Educators Debate Length of Teacher Probationary Period
La Cañada Unified passes resolution in support of increasing teacher probationary period from two years to three Several other local districts are considering similar action.
How long does it take to recognize whether a newly hired teacher is a long-term asset?
That is the debate currently moving through five local school districts where board members are considering resolutions in support of increasing the teacher probationary period from two years to three, angering unions who contend the move would unfairly keep new-hires in a state of flux.
The discussion started within the Five Star Coalition — a consortium of neighboring school districts, including Glendale, Burbank, Pasadena, South Pasadena and La Cañada — and has since moved on to individual districts. In May, the La Cañada Unified school board passed a resolution in support of the change. The remaining districts are slated to reach a decision in the coming weeks.
At the heart of the debate is how much time, and what types of support, newly-hired teachers need to develop and demonstrate their abilities in the classroom. It also reflects a larger, national dialogue about education reform that includes funding, seniority, teacher evaluations and dismissals.
New teachers in California work under probationary status for two years, after which time a district can either fire them or make them a permanent employee, a position that is far more difficult for administrators to cut.
Some argue that the existing timeframe is not enough to make a decision that will impact a generation of students. Lay-off notices must go out by March 15, leaving administrators just 18 months to give a new teacher the green light or the boot, they say.

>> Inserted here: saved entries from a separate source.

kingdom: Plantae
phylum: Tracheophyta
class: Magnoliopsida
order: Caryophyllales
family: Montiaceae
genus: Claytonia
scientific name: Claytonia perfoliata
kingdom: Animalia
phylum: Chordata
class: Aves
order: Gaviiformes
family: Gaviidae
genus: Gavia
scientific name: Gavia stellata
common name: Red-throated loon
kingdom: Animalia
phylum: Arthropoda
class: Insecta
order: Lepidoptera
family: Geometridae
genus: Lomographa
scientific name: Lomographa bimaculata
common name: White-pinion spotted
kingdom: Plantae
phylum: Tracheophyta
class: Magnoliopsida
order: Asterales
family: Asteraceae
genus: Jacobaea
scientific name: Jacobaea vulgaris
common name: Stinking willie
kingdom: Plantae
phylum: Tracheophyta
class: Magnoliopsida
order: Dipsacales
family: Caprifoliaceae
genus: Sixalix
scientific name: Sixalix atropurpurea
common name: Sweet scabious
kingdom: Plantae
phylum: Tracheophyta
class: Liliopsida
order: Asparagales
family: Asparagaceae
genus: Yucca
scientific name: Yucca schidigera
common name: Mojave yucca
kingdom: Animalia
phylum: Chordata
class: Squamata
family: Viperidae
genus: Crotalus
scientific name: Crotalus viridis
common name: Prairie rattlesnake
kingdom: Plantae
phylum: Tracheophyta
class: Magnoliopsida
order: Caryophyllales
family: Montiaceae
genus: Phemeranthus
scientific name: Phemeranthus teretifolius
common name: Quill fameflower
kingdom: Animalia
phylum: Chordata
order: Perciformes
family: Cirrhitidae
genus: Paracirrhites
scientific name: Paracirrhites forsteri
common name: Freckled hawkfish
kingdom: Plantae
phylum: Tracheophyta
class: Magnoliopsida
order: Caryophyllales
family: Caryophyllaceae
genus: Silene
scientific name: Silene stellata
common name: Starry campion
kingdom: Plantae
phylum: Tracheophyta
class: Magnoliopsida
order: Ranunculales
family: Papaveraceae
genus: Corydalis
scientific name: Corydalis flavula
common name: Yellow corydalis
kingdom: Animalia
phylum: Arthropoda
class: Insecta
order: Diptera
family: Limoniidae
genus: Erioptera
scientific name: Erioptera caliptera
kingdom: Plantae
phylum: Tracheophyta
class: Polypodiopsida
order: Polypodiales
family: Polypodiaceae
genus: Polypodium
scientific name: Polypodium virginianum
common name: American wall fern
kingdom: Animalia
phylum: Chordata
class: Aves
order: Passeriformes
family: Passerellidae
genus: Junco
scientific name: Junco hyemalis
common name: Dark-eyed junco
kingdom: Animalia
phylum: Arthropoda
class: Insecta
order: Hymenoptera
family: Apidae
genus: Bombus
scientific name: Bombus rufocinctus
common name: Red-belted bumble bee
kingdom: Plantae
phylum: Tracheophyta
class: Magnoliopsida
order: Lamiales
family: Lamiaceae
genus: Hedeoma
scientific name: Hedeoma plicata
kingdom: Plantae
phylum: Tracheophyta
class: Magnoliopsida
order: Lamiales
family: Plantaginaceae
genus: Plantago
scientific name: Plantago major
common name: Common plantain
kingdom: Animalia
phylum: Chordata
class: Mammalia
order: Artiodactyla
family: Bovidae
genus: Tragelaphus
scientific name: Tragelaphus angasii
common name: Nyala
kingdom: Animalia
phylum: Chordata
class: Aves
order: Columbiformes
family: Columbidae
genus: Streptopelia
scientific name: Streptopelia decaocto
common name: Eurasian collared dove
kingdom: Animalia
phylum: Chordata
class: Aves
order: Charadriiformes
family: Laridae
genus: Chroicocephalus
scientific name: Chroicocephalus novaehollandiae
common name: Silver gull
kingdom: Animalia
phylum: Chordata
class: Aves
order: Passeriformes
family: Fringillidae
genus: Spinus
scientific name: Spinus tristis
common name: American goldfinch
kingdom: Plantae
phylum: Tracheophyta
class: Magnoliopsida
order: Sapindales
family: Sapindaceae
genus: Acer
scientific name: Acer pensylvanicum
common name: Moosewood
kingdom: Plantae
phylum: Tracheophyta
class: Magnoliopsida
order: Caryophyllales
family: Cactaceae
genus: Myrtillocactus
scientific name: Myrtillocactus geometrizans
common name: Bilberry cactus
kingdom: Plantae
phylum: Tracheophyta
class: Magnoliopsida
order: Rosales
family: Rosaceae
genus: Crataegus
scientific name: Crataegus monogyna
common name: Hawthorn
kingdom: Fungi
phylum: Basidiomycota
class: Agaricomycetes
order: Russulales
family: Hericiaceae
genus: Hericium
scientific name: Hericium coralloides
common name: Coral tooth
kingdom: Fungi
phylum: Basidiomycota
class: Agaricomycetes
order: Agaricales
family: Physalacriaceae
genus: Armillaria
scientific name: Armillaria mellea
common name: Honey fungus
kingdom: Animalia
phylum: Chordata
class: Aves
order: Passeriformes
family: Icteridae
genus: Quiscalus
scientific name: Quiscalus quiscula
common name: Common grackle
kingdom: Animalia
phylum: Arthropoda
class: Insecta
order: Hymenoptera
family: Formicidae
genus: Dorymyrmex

Last year, state Sen. Bob Huff (R-Diamond Bar) and Assemblyman Felipe Fuentes (D-Sylmar) authored legislation that would have expanded the probationary period. Both bills eventually stalled, but the call for change has not.
While there is a small percentage of hires on either end of the spectrum — instant standouts or obvious flops — most need additional time and support to show what they can really do in the classroom, said Glendale High School Principal Deb Rinder.
“I think the most important [decision] a principal will make is who they decide to keep on their team,” Rinder said. “The research will tell you that the biggest impact on student achievement is a good teacher. And as a principal, I take that challenge very seriously. That teacher will affect 150 kids a day for the next 30 years, so I don’t enter into that decision lightly.”